Recorded data:
===============

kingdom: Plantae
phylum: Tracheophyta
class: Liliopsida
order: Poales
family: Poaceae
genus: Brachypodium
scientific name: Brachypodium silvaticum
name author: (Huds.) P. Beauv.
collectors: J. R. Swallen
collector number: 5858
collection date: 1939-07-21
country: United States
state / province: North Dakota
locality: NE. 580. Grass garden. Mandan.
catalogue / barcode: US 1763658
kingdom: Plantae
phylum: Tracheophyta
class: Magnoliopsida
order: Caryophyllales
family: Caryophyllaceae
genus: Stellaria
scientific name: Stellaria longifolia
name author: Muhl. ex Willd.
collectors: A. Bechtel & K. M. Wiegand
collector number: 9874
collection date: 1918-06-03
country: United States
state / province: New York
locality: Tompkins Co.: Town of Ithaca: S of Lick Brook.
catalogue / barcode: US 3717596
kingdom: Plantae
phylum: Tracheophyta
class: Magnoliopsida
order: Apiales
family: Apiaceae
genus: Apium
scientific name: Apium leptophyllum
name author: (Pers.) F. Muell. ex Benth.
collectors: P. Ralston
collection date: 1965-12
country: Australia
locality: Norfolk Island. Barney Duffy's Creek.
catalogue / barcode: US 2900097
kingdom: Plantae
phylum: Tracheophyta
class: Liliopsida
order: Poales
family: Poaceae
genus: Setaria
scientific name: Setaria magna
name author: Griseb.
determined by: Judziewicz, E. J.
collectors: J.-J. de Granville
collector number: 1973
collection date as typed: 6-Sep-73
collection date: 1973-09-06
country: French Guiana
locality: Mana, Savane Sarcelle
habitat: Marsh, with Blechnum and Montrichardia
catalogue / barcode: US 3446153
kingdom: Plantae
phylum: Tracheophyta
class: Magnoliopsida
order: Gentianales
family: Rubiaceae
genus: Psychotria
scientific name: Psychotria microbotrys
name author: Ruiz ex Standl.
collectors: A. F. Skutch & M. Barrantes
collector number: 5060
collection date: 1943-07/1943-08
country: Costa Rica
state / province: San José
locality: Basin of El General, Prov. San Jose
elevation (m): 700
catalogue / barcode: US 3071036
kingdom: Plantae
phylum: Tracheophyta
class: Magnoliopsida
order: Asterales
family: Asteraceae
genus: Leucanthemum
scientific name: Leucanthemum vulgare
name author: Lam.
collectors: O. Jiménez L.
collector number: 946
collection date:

===============

# Task to carry out:
Rewrite the material with every "locality" changed to "site", keeping everything else the same.

# Answer to this problem:
kingdom: Plantae
phylum: Tracheophyta
class: Liliopsida
order: Poales
family: Poaceae
genus: Brachypodium
scientific name: Brachypodium silvaticum
name author: (Huds.) P. Beauv.
collectors: J. R. Swallen
collector number: 5858
collection date: 1939-07-21
country: United States
state / province: North Dakota
site: NE. 580. Grass garden. Mandan.
catalogue / barcode: US 1763658
kingdom: Plantae
phylum: Tracheophyta
class: Magnoliopsida
order: Caryophyllales
family: Caryophyllaceae
genus: Stellaria
scientific name: Stellaria longifolia
name author: Muhl. ex Willd.
collectors: A. Bechtel & K. M. Wiegand
collector number: 9874
collection date: 1918-06-03
country: United States
state / province: New York
site: Tompkins Co.: Town of Ithaca: S of Lick Brook.
catalogue / barcode: US 3717596
kingdom: Plantae
phylum: Tracheophyta
class: Magnoliopsida
order: Apiales
family: Apiaceae
genus: Apium
scientific name: Apium leptophyllum
name author: (Pers.) F. Muell. ex Benth.
collectors: P. Ralston
collection date: 1965-12
country: Australia
site: Norfolk Island. Barney Duffy's Creek.
catalogue / barcode: US 2900097
kingdom: Plantae
phylum: Tracheophyta
class: Liliopsida
order: Poales
family: Poaceae
genus: Setaria
scientific name: Setaria magna
name author: Griseb.
determined by: Judziewicz, E. J.
collectors: J.-J. de Granville
collector number: 1973
collection date as typed: 6-Sep-73
collection date: 1973-09-06
country: French Guiana
site: Mana, Savane Sarcelle
habitat: Marsh, with Blechnum and Montrichardia
catalogue / barcode: US 3446153
kingdom: Plantae
phylum: Tracheophyta
class: Magnoliopsida
order: Gentianales
family: Rubiaceae
genus: Psychotria
scientific name: Psychotria microbotrys
name author: Ruiz ex Standl.
collectors: A. F. Skutch & M. Barrantes
collector number: 5060
collection date: 1943-07/1943-08
country: Costa Rica
state / province: San José
site: Basin of El General, Prov. San Jose
elevation (m): 700
catalogue / barcode: US 3071036
kingdom: Plantae
phylum: Tracheophyta
class: Magnoliopsida
order: Asterales
family: Asteraceae
genus: Leucanthemum
scientific name: Leucanthemum vulgare
name author: Lam.
collectors: O. Jiménez L.
collector number: 946
collection date:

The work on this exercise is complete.